What is expected: Here the job is to transcribe only the lines from the one containing "XBOX Series X|S" through the last line below, exactly as written; please leave out pictures.

● ● ● ●

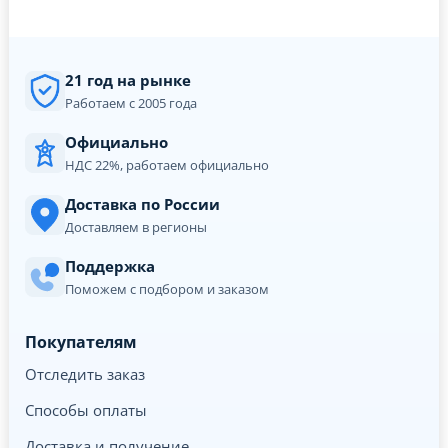
21 год на рынке
Работаем с 2005 года
Официально
НДС 22%, работаем официально
Доставка по России
Доставляем в регионы
Поддержка
Поможем с подбором и заказом
Покупателям
Отследить заказ
Способы оплаты
Доставка и получение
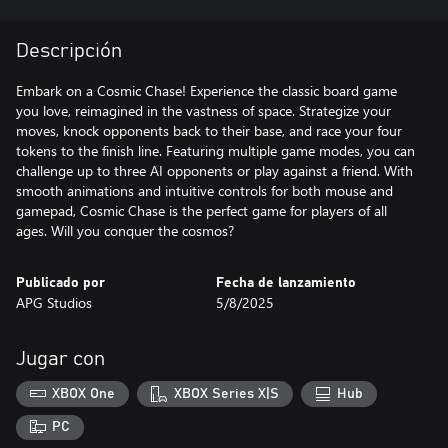
Descripción
Embark on a Cosmic Chase! Experience the classic board game
you love, reimagined in the vastness of space. Strategize your
moves, knock opponents back to their base, and race your four
tokens to the finish line. Featuring multiple game modes, you can
challenge up to three AI opponents or play against a friend. With
smooth animations and intuitive controls for both mouse and
gamepad, Cosmic Chase is the perfect game for players of all
ages. Will you conquer the cosmos?
Publicado por
Fecha de lanzamiento
APG Studios
5/8/2025
Jugar con
XBOX One
XBOX Series X|S
Hub
PC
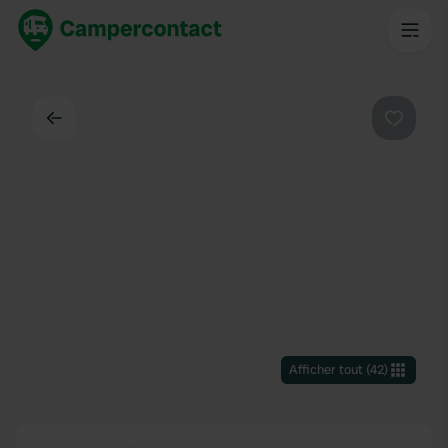
Dos
Préféré
Afficher tout
(
42
)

● ● ● ●

Solution for this exercise:
XBOX Series X|S
Hub
PC
Dos
Préféré
Afficher tout
(
42
)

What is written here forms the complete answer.